## Record excerpts
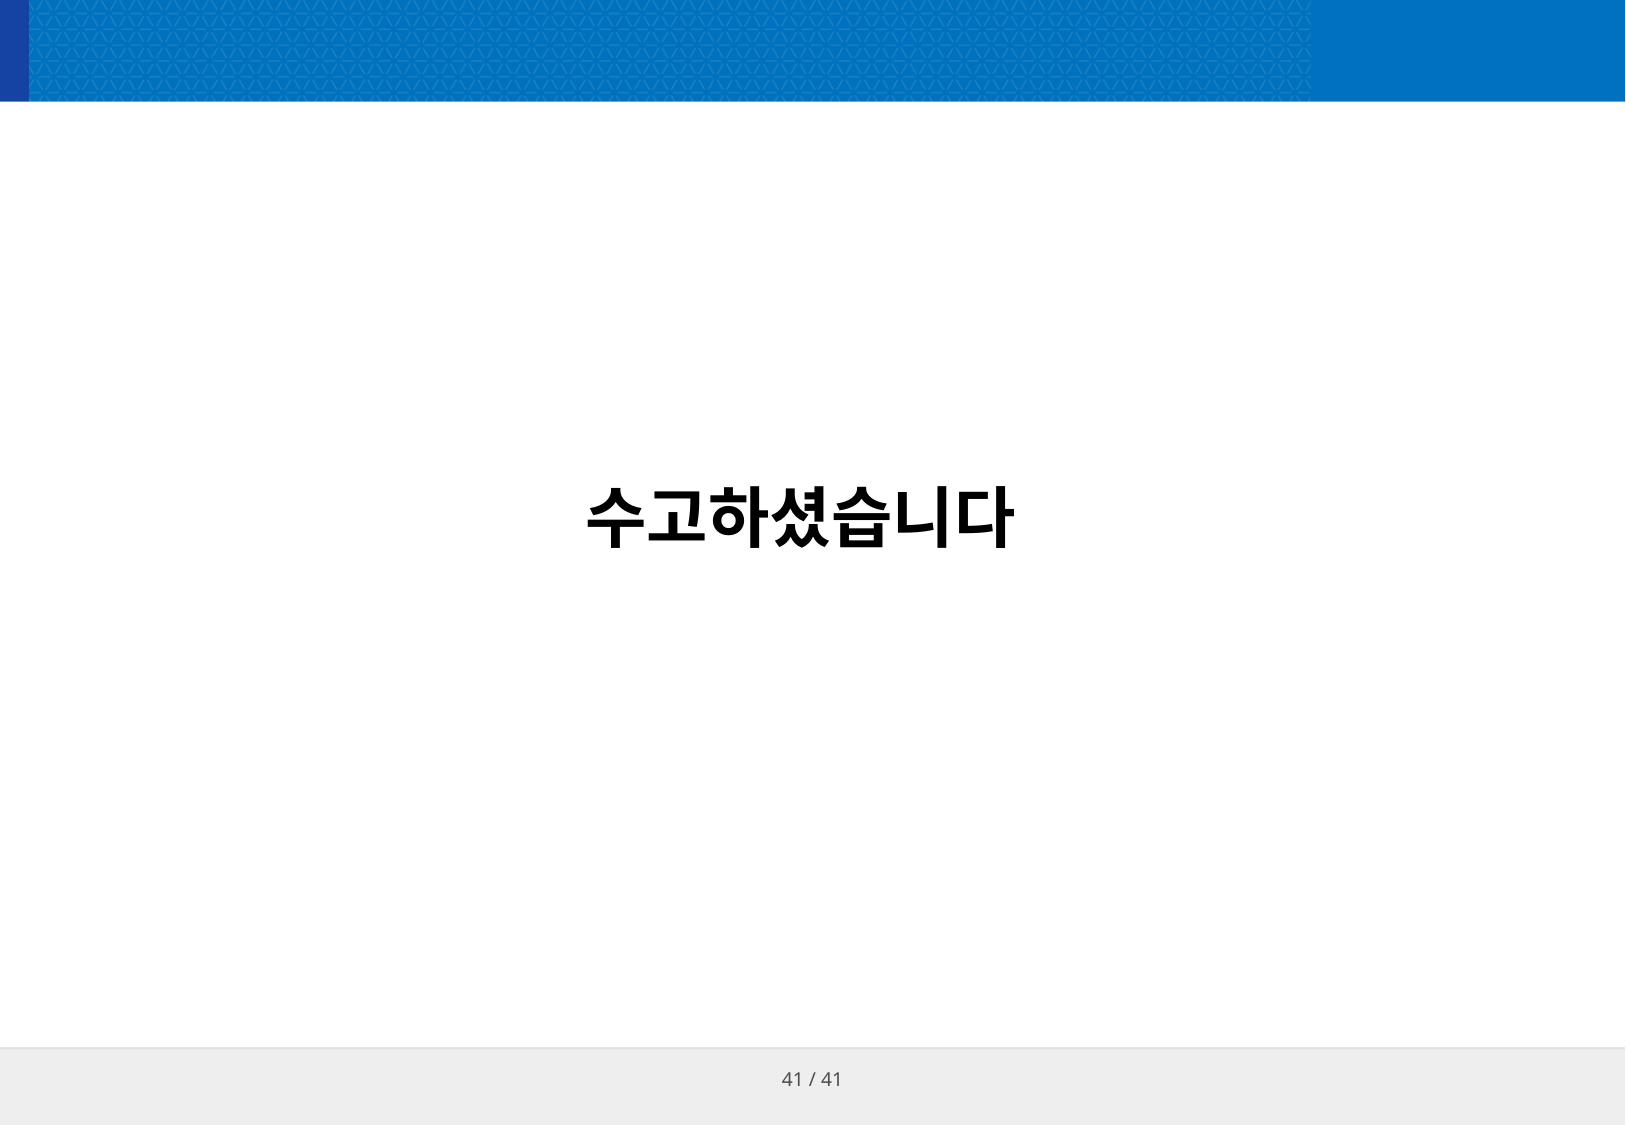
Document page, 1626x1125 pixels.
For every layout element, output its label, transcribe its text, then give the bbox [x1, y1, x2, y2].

text_box 수고하셨습니다 [115, 467, 1486, 563]
picture [0, 0, 1626, 1125]
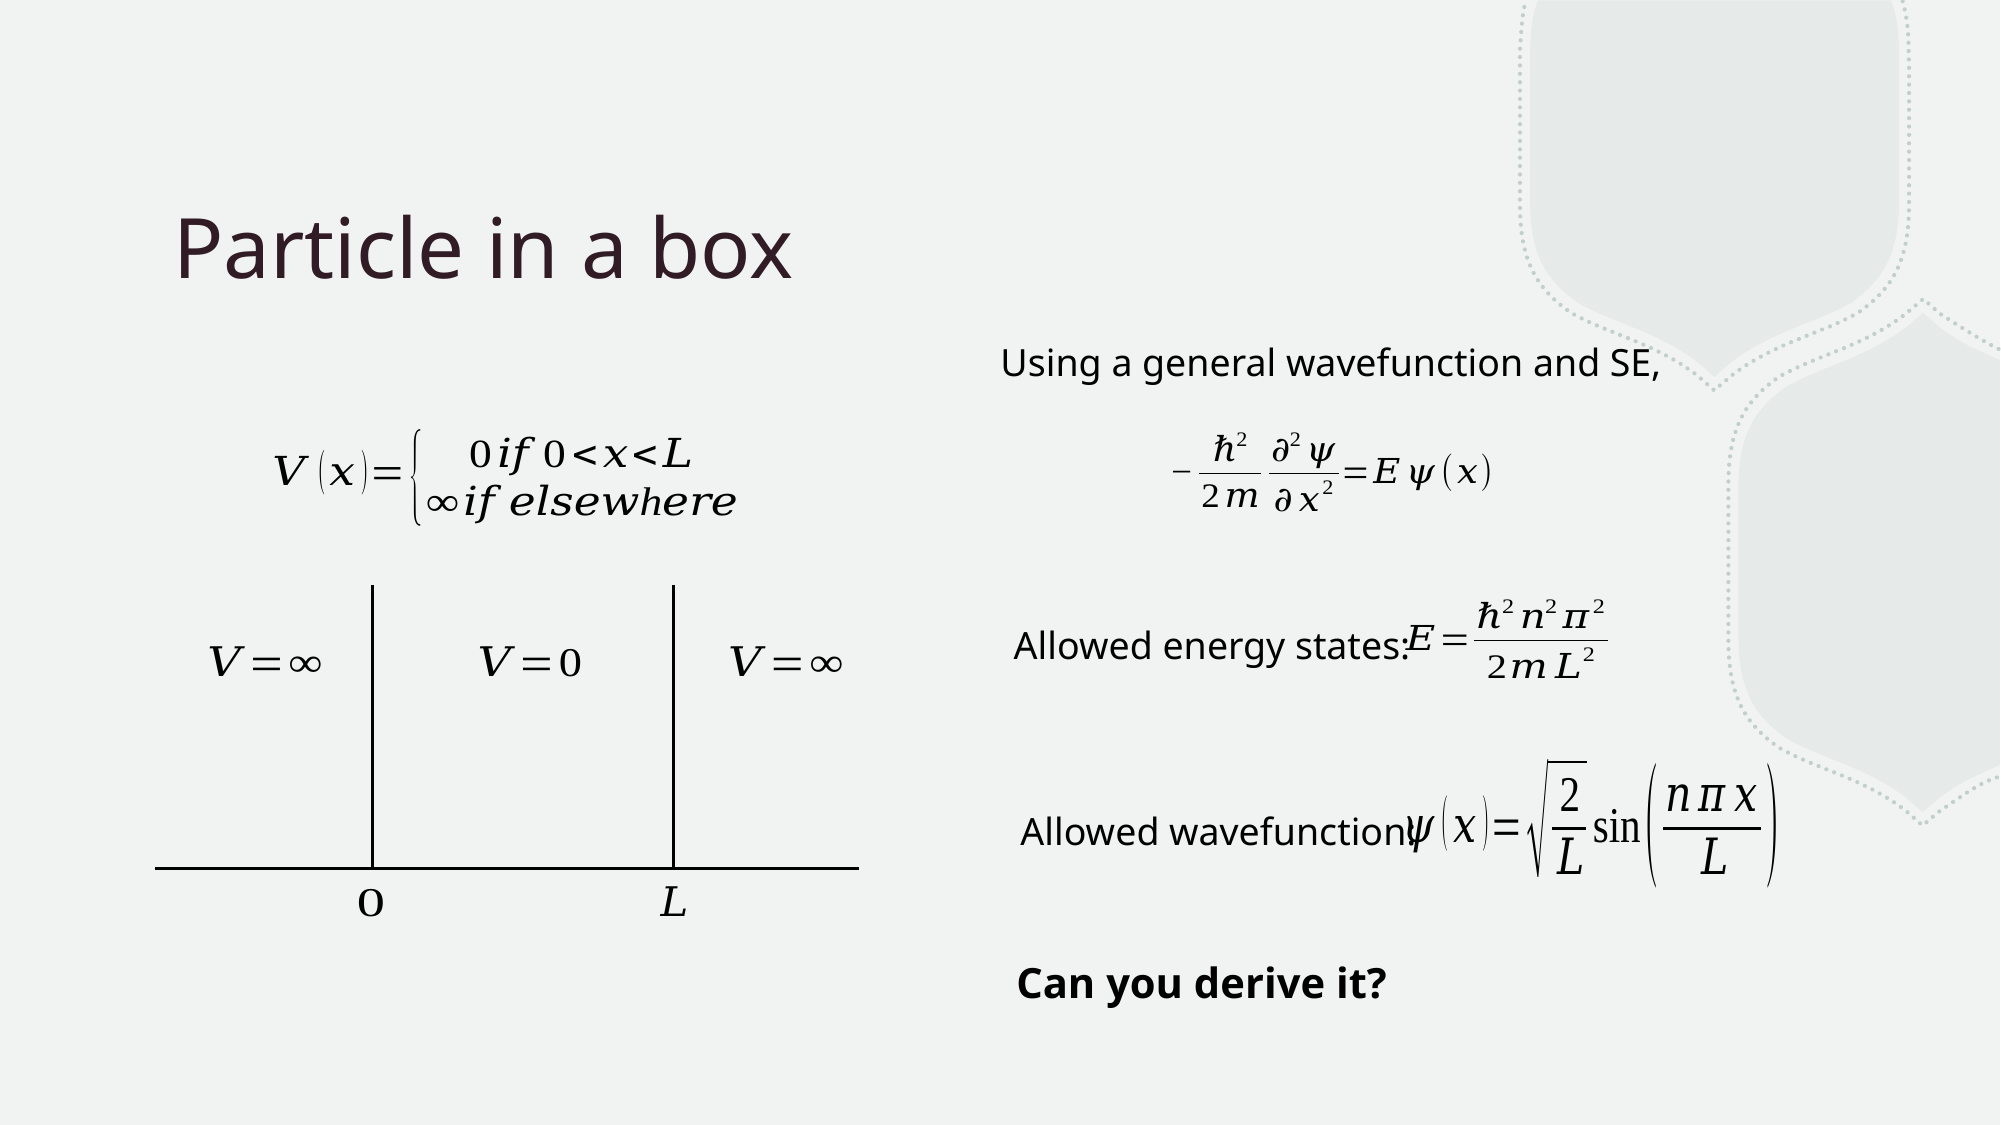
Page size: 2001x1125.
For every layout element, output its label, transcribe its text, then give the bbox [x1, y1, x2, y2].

text_box Using a general wavefunction and SE, [985, 331, 1677, 391]
title Particle in a box [158, 157, 1648, 332]
text_box Allowed energy states: [998, 614, 1426, 675]
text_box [155, 427, 859, 926]
text_box Allowed wavefunction: [1005, 800, 1432, 861]
text_box Can you derive it? [1001, 949, 1413, 1015]
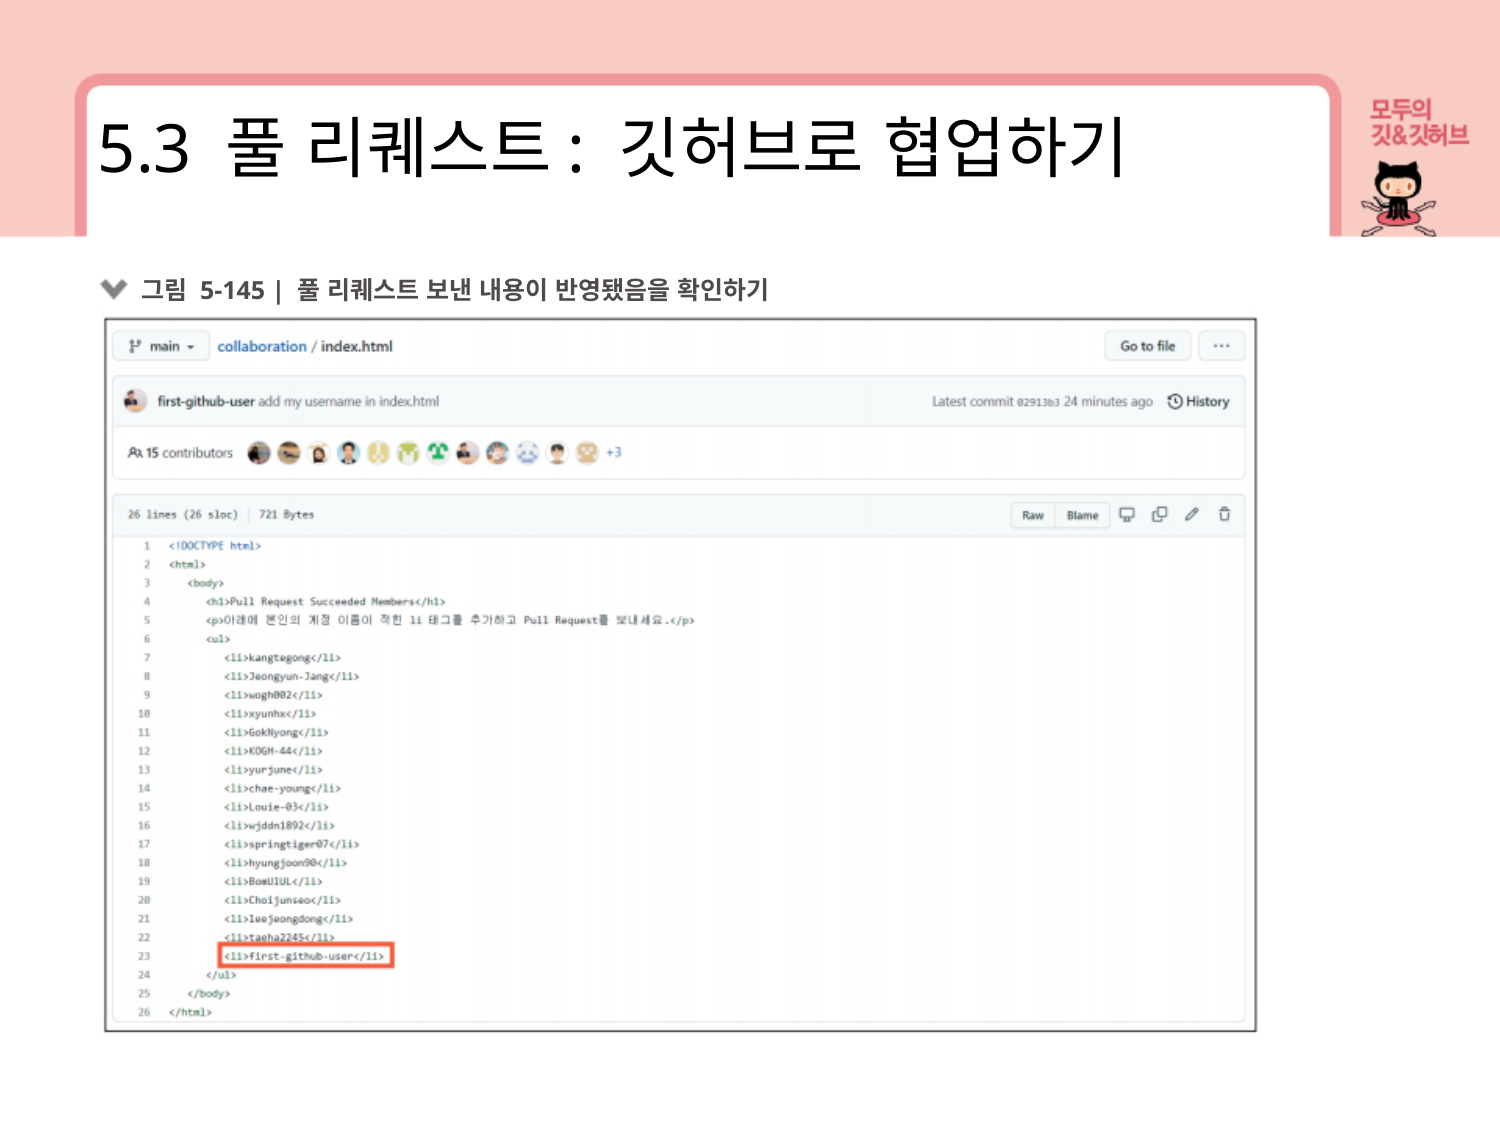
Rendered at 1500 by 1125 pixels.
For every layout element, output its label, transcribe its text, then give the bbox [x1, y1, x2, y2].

text_box 5.3 풀 리퀘스트: 깃허브로 협업하기 [82, 61, 1413, 193]
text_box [97, 264, 1374, 311]
picture [0, 0, 1500, 1125]
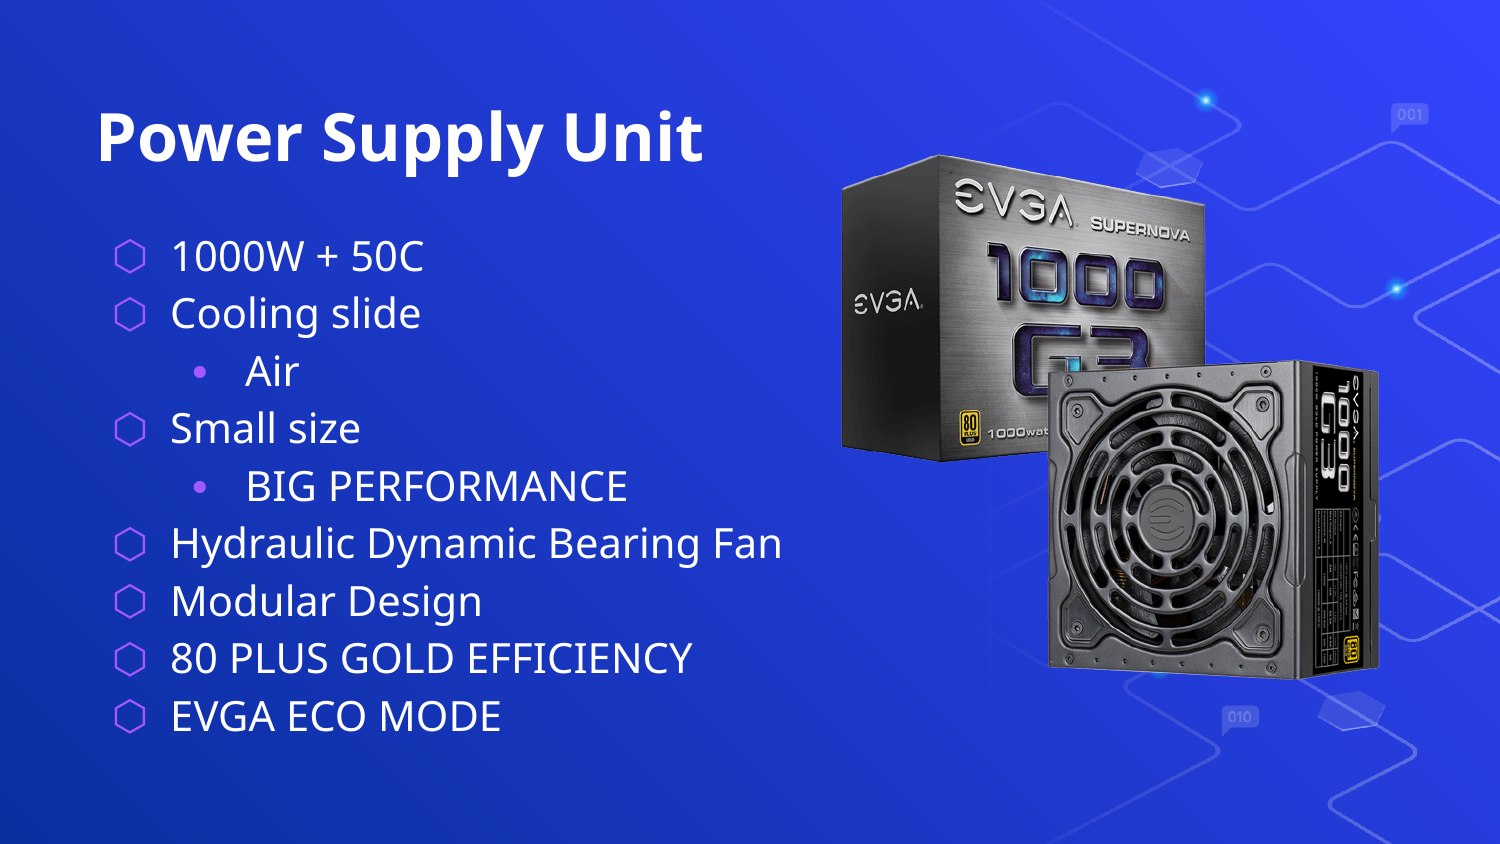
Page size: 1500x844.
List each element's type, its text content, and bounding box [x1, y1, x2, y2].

picture [0, 0, 1500, 844]
title Power Supply Unit [95, 33, 1082, 175]
list 1000W + 50C Cooling slide Air Small size BIG PERFORMANCE Hydraulic Dynamic Bearing Fan Modular Design 80 PLUS GOLD EFFICIENCY EVGA ECO MODE [95, 221, 784, 740]
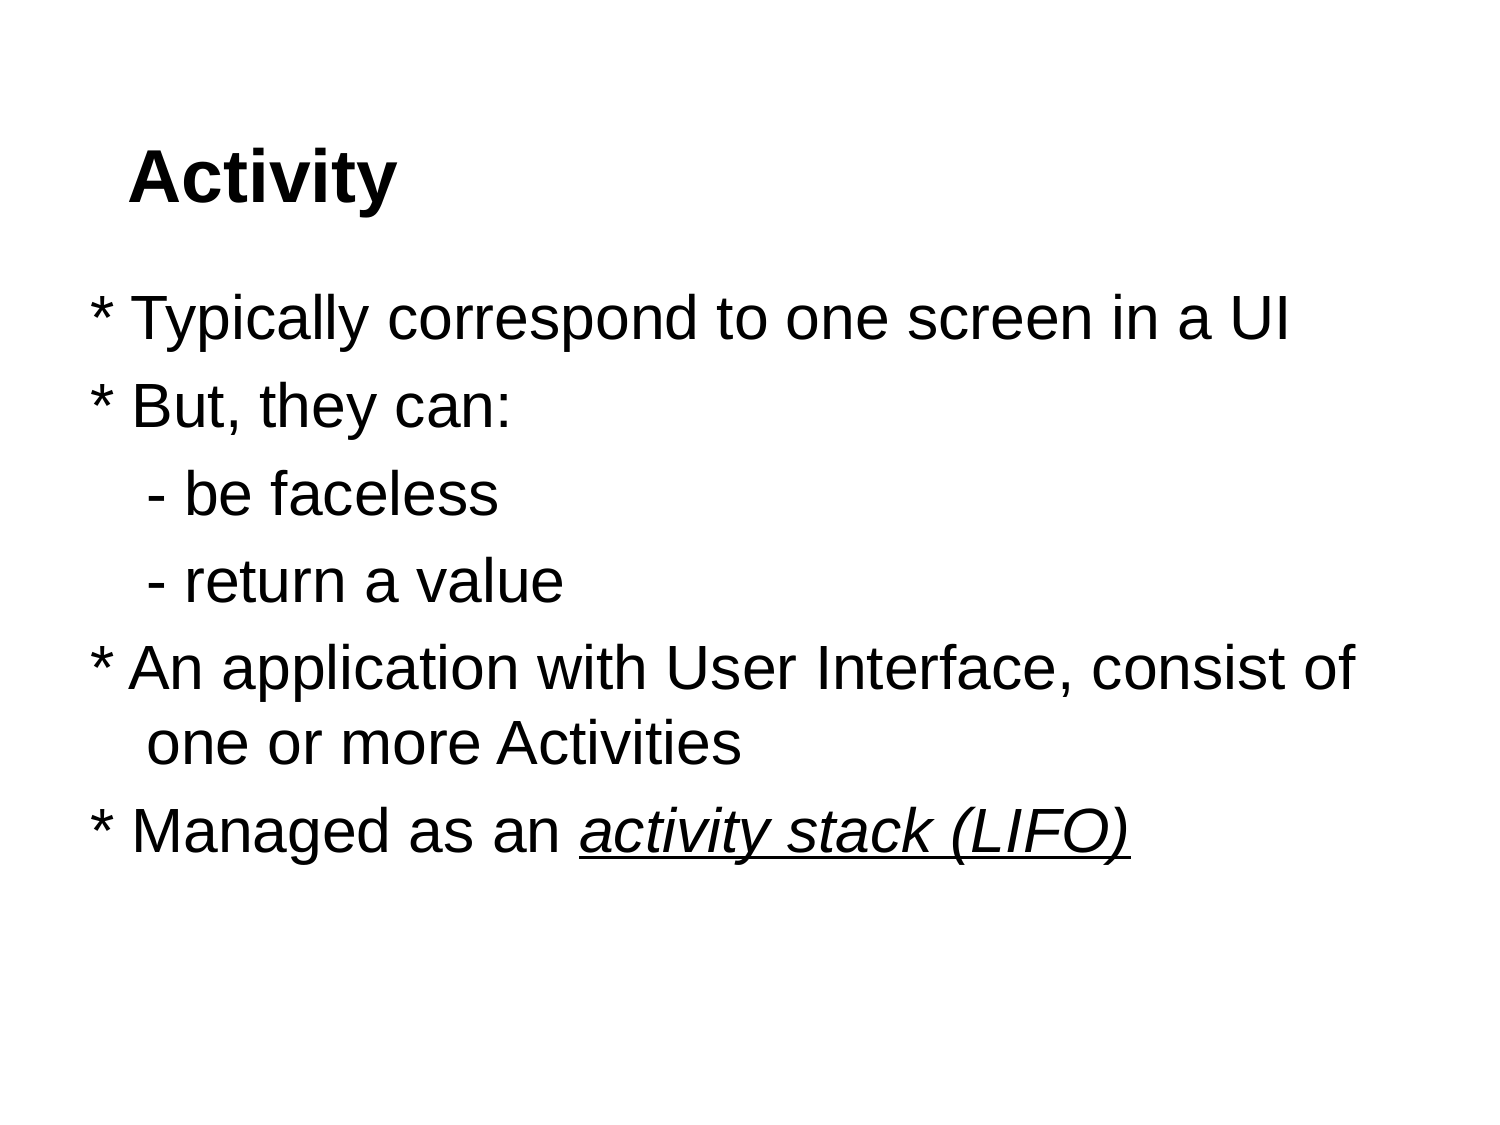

## What is being asked
Would you please copy the material exactly, leaving all the pictures out?

## Solution for this problem
Document page, 1626x1125 pixels.
For every layout element, output its label, transcribe its text, then give the bbox [x1, y1, x2, y2].

text_box 수고하셨습니다 [115, 467, 1486, 563]
picture [0, 0, 1626, 1125]
Page size: 2001x1125.
For every layout element, output its label, transcribe its text, then give the bbox [x1, y1, x2, y2].

text_box Using a general wavefunction and SE, [985, 331, 1677, 391]
title Particle in a box [158, 157, 1648, 332]
text_box Allowed energy states: [998, 614, 1426, 675]
text_box [155, 427, 859, 926]
text_box Allowed wavefunction: [1005, 800, 1432, 861]
text_box Can you derive it? [1001, 949, 1413, 1015]
Rendered at 1500 by 1125 pixels.
For every layout element, output its label, transcribe its text, then give the bbox [x1, y1, x2, y2].

text_box 5.3 풀 리퀘스트: 깃허브로 협업하기 [82, 61, 1413, 193]
text_box [97, 264, 1374, 311]
picture [0, 0, 1500, 1125]
Page size: 1500x844.
List each element's type, its text content, and bounding box [x1, y1, x2, y2].

picture [0, 0, 1500, 844]
title Power Supply Unit [95, 33, 1082, 175]
list 1000W + 50C Cooling slide Air Small size BIG PERFORMANCE Hydraulic Dynamic Bearing Fan Modular Design 80 PLUS GOLD EFFICIENCY EVGA ECO MODE [95, 221, 784, 740]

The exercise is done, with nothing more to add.